I was just reading the "starting over" post on Mars Need Guitars, a blog I used to follow earlier to check out music before it disappeared into oblivion. It's funny what depression can do to you, it can slowly eat away all that is inside of you and even before you know what hit you, you are already spiritually dead. A lot of things in that post reminded me of myself, someone who too is trying to get past every day; and (luckily) somehow succeeding at it. I just wish I could start afresh and do things that I want to do: write some short stories, write the book that always I wished to write, get away from this meaningless stuff and just break free. Maybe, one of these days, I will.

Sunday, March 08, 2009

Questions

A new year and same day to look back at life and think about where I am. Over the past few years a couple of questions have haunted me:

1) Where am I?
I don't think I know where I am in terms of my mental & emotional state; the scary thing is that I don't even care any longer.

2) Am I happy doing what I am doing?
No, I am not happy doing what I am doing either professionally or personally. Life has just been meandering along all these years. Earlier, I would get all worked up and try to change things that I wouldn't like but off-late it's more of sorta resigning to the facts...I don't even feel like doing anything to change my life and/or its course.

3) Do I know what I want?
Everyone will tell you that they are not getting what they want, the trouble is very few of us are even aware of what we really want. I have no guilt in admitting that I don't know what I want in my life. I can tell for sure what I DON'T want, but I don't know what will make me happy, any longer. It's just that sometimes, I feel like running away; don't know what I want to run away from, perhaps myself.

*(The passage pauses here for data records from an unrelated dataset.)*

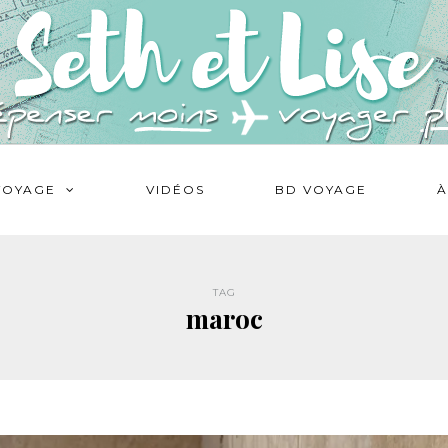
VOYAGE
VIDÉOS
BD VOYAGE
À
TAG
maroc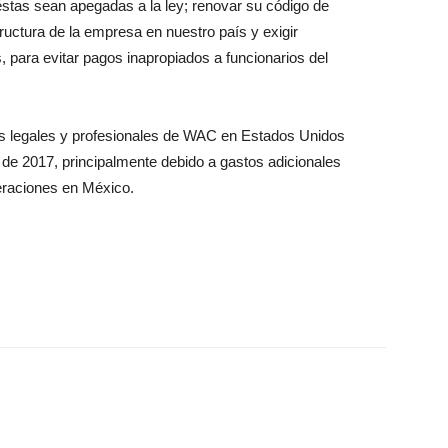
stas sean apegadas a la ley; renovar su código de
tructura de la empresa en nuestro país y exigir
s, para evitar pagos inapropiados a funcionarios del
os legales y profesionales de WAC en Estados Unidos
 de 2017, principalmente debido a gastos adicionales
eraciones en México.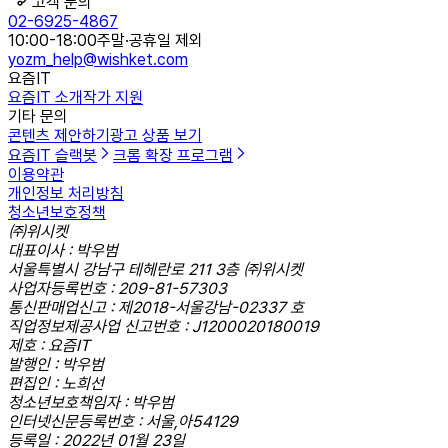
고객 문의
02-6925-4867
10:00-18:00
주말·공휴일 제외
yozm_help@wishket.com
요즘IT
요즘IT 소개
작가 지원
기타 문의
콘텐츠 제안하기
광고 상품 보기
요즘IT 슬랙봇
크롬 확장 프로그램
이용약관
개인정보 처리방침
청소년보호정책
㈜위시켓
대표이사 : 박우범
서울특별시 강남구 테헤란로 211 3층 ㈜위시켓
사업자등록번호 : 209-81-57303
통신판매업신고 : 제2018-서울강남-02337 호
직업정보제공사업 신고번호 : J1200020180019
제호 : 요즘IT
발행인 : 박우범
편집인 : 노희선
청소년보호책임자 : 박우범
인터넷신문등록번호 : 서울,아54129
등록일 : 2022년 01월 23일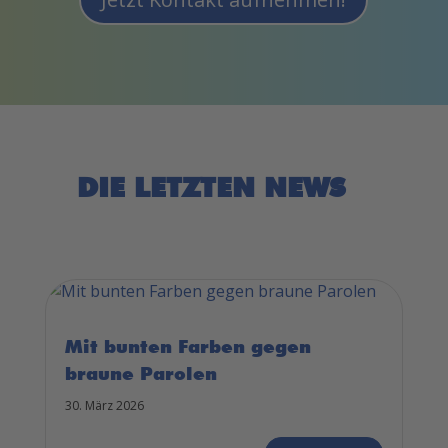
DIE LETZTEN NEWS
Mit bunten Farben gegen
braune Parolen
30. März 2026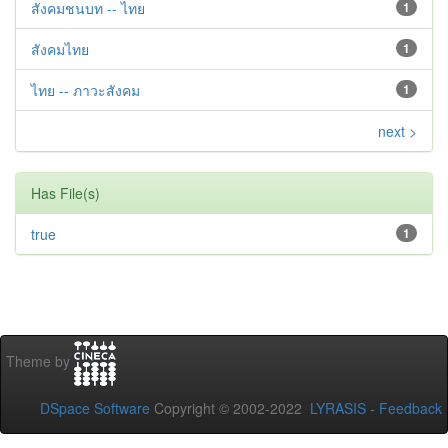
สังคมชนบท -- ไทย
1
สังคมไทย
1
ไทย -- ภาวะสังคม
1
next >
Has File(s)
true
1
Theme by
DSpace Software
Copyright © 2002-2022
LYRASIS
-
Feedback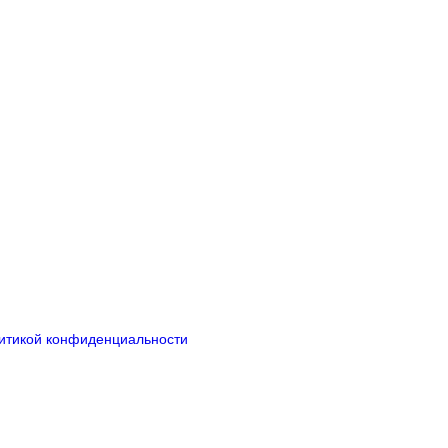
итикой конфиденциальности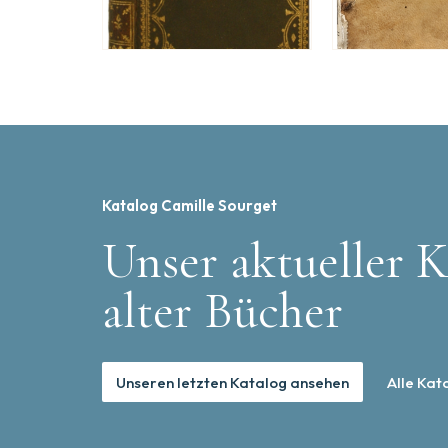
Katalog Camille Sourget
Unser aktueller K
alter Bücher
Unseren letzten Katalog ansehen
Alle Kat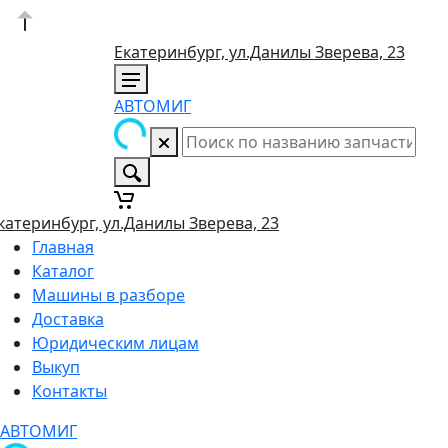
Екатеринбург, ул.Данилы Зверева, 23
АВТОМИГ
катеринбург, ул.Данилы Зверева, 23
Главная
Каталог
Машины в разборе
Доставка
Юридическим лицам
Выкуп
Контакты
АВТОМИГ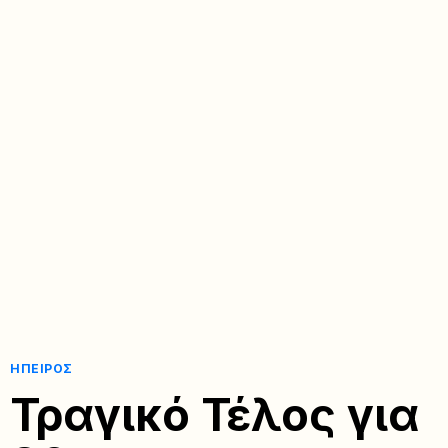
ΉΠΕΙΡΟΣ
Τραγικό Τέλος για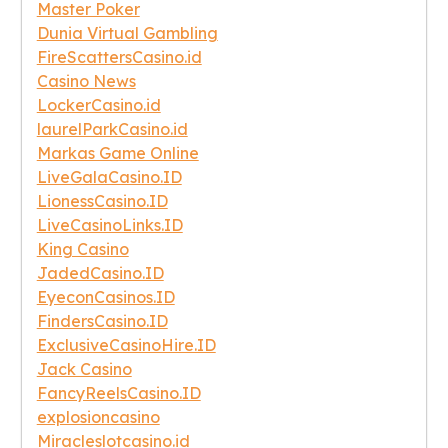
Master Poker
Dunia Virtual Gambling
FireScattersCasino.id
Casino News
LockerCasino.id
laurelParkCasino.id
Markas Game Online
LiveGalaCasino.ID
LionessCasino.ID
LiveCasinoLinks.ID
King Casino
JadedCasino.ID
EyeconCasinos.ID
FindersCasino.ID
ExclusiveCasinoHire.ID
Jack Casino
FancyReelsCasino.ID
explosioncasino
Miracleslotcasino.id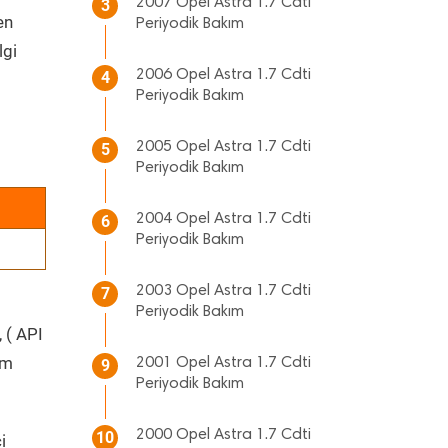
2007 Opel Astra 1.7 Cdti
3
en
Periyodik Bakım
lgi
2006 Opel Astra 1.7 Cdti
4
Periyodik Bakım
2005 Opel Astra 1.7 Cdti
5
Periyodik Bakım
2004 Opel Astra 1.7 Cdti
6
Periyodik Bakım
2003 Opel Astra 1.7 Cdti
7
Periyodik Bakım
 ( API
üm
2001 Opel Astra 1.7 Cdti
9
Periyodik Bakım
2000 Opel Astra 1.7 Cdti
10
i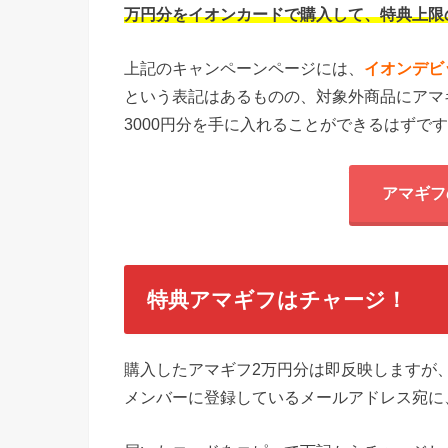
万円分をイオンカードで購入して、特典上限の
上記のキャンペーンページには、
イオンデビ
という表記はあるものの、対象外商品にアマ
3000円分を手に入れることができるはずで
アマギフ
特典アマギフはチャージ！
購入したアマギフ2万円分は即反映しますが、
メンバーに登録しているメールアドレス宛に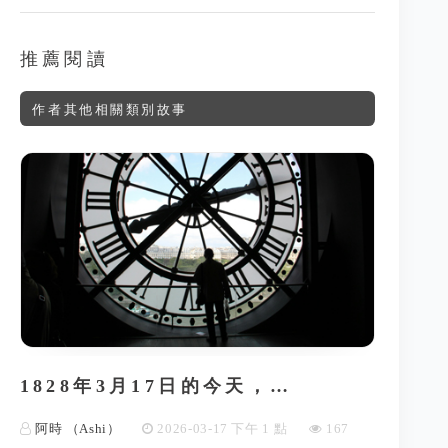
推薦閱讀
作者其他相關類別故事
1828年3月17日的今天，…
阿時 （Ashi）
2026-03-17 下午 1 點
167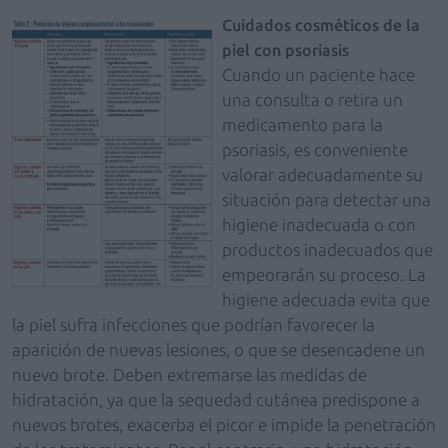
Cuidados cosméticos de la
piel con psoriasis
Cuando un paciente hace
una consulta o retira un
medicamento para la
psoriasis, es conveniente
valorar adecuadamente su
situación para detectar una
higiene inadecuada o con
productos inadecuados que
empeorarán su proceso. La
higiene adecuada evita que
la piel sufra infecciones que podrían favorecer la
aparición de nuevas lesiones, o que se desencadene un
nuevo brote. Deben extremarse las medidas de
hidratación, ya que la sequedad cutánea predispone a
nuevos brotes, exacerba el picor e impide la penetración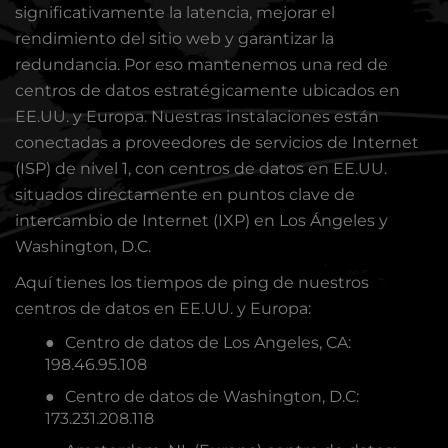
significativamente la latencia, mejorar el
rendimiento del sitio web y garantizar la
redundancia. Por eso mantenemos una red de
centros de datos estratégicamente ubicados
en
EE.UU. y Europa. Nuestras instalaciones están
conectadas a proveedores de servicios de Internet
(ISP) de nivel 1, con centros de datos en EE.UU.
situados directamente en puntos clave de
intercambio de Internet (IXP) en Los Ángeles y
Washington, D.C.
Aquí tienes los tiempos de ping de nuestros
centros de datos en EE.UU. y Europa:
Centro de datos de Los Angeles, CA:
198.46.95.108
Centro de datos de Washington, D.C:
173.231.208.118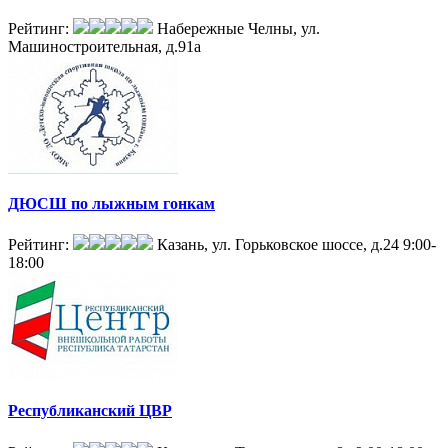
Рейтинг:
Набережные Челны, ул.
Машиностроительная, д.91а
ДЮСШ по лыжным гонкам
Рейтинг:
Казань, ул. Горьковское шоссе, д.24
9:00-
18:00
Республиканский ЦВР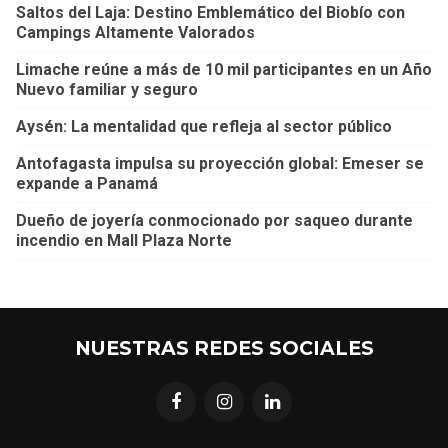
Saltos del Laja: Destino Emblemático del Biobío con
Campings Altamente Valorados
Limache reúne a más de 10 mil participantes en un Año
Nuevo familiar y seguro
Aysén: La mentalidad que refleja al sector público
Antofagasta impulsa su proyección global: Emeser se
expande a Panamá
Dueño de joyería conmocionado por saqueo durante
incendio en Mall Plaza Norte
NUESTRAS REDES SOCIALES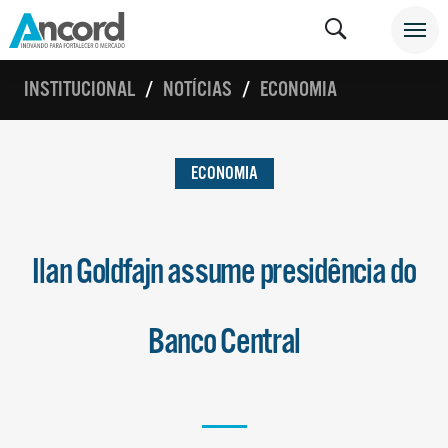
INSTITUCIONAL
NOTÍCIAS
ECONOMIA
ECONOMIA
Ilan Goldfajn assume presidência do
Banco Central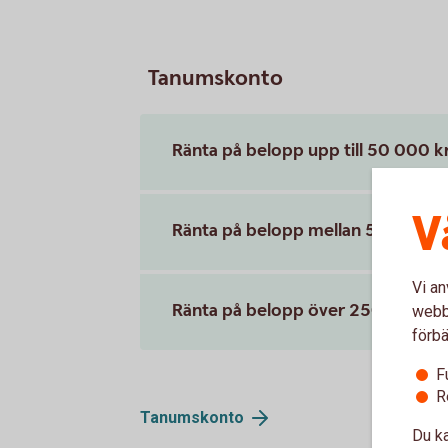
Tanumskonto
Ränta på belopp upp till 50 000 k
V
Ränta på belopp mellan 50 000 kr
Vi an
Ränta på belopp över 250 000 kr
webbp
förbä
F
R
Tanumskonto
Du ka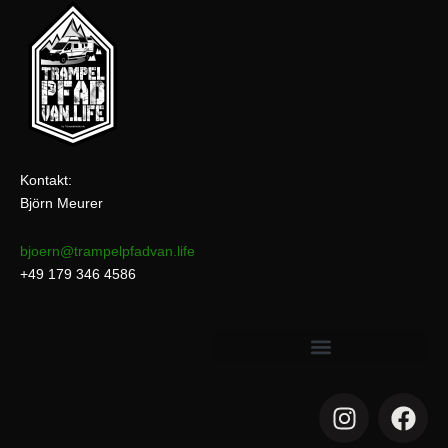
Kontakt:
Björn Meurer
bjoern@trampelpfadvan.life
+49 179 346 4586
I
F
n
a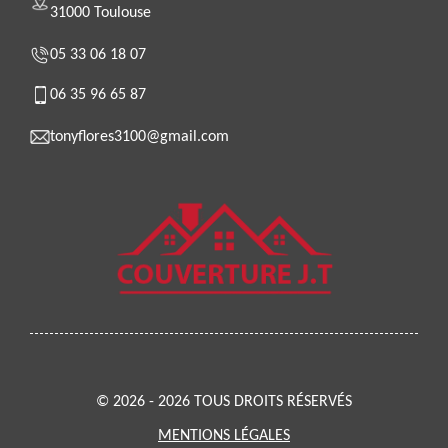
31000 Toulouse
05 33 06 18 07
06 35 96 65 87
tonyflores3100@gmail.com
© 2026 - 2026 TOUS DROITS RÉSERVÉS
MENTIONS LÉGALES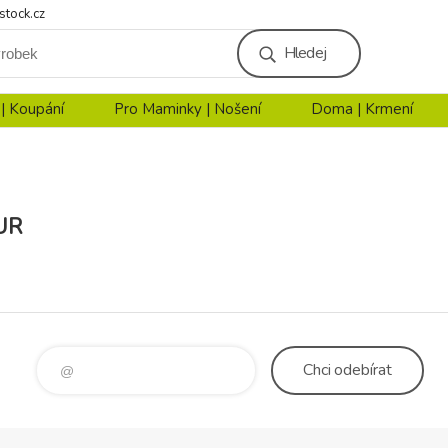
stock.cz
Hledej
 | Koupání
Pro Maminky | Nošení
Doma | Krmení
UR
Chci
odebírat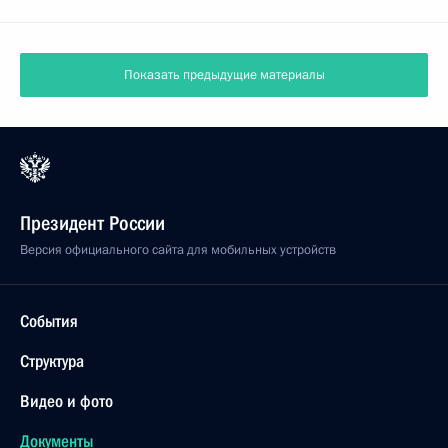
Показать предыдущие материалы
Президент России
Версия официального сайта для мобильных устройств
События
Структура
Видео и фото
Документы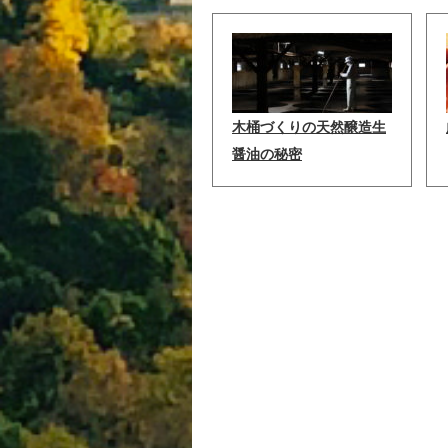
木桶づくりの天然醸造生
醤油の秘密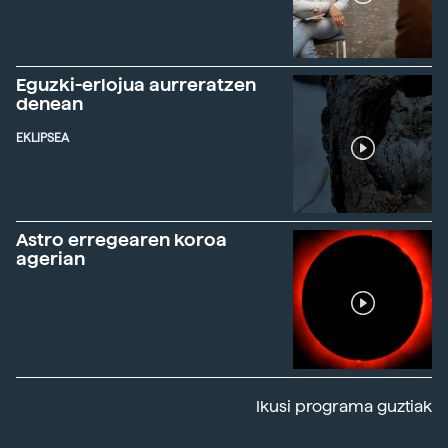
Eguzki-erlojua aurreratzen
denean
EKLIPSEA
Astro erregearen koroa
agerian
Ikusi programa guztiak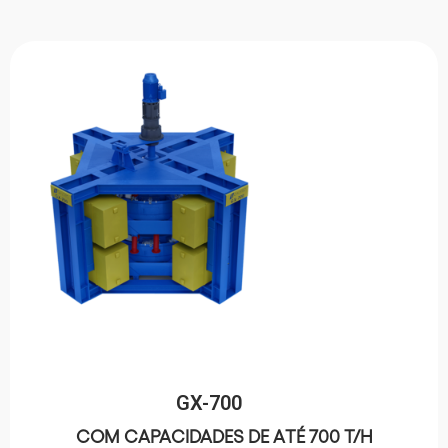
GX-700
COM CAPACIDADES DE ATÉ 700 T/H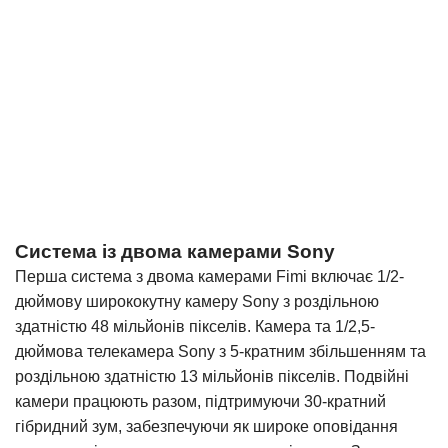
Система із двома камерами Sony
Перша система з двома камерами Fimi включає 1/2-
дюймову ширококутну камеру Sony з роздільною
здатністю 48 мільйонів пікселів. Камера та 1/2,5-
дюймова телекамера Sony з 5-кратним збільшенням та
роздільною здатністю 13 мільйонів пікселів. Подвійні
камери працюють разом, підтримуючи 30-кратний
гібридний зум, забезпечуючи як широке оповідання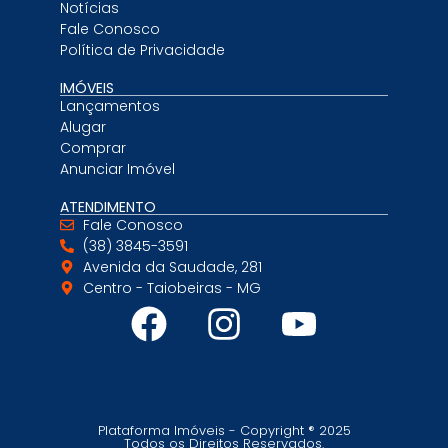
Notícias
Fale Conosco
Política de Privacidade
IMÓVEIS
Lançamentos
Alugar
Comprar
Anunciar Imóvel
ATENDIMENTO
Fale Conosco
(38) 3845-3591
Avenida da Saudade, 281
Centro - Taiobeiras - MG
Plataforma Imóveis - Copyright ® 2025
Todos os Direitos Reservados.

4) Have I changed over these years?
Yes, I have and quite a bit. I don't feel that strongly about anything. I used to fight for what I felt was right; I don't now. I have no problems in doing what others want me to do cause I don't feel strongly for or against anything. I believe feelings are strongly connected with your emotions and since I spent so many emotions over these years; it looks like my emotions have run out. I just go through the motions now; don't want to change anything or more rightly put; don't have any strength and motivation to change anything. Why shall I change something which doesn't matter to me, anyway?

5) Do I deserve more?
I don't know, anyway it doesn't matter what I think. My life has always been dictated by what others wanted in their life; perhaps I've let people come too close to me and yes, if I get a second chance I would still do the same thing over & over again without event a second thought.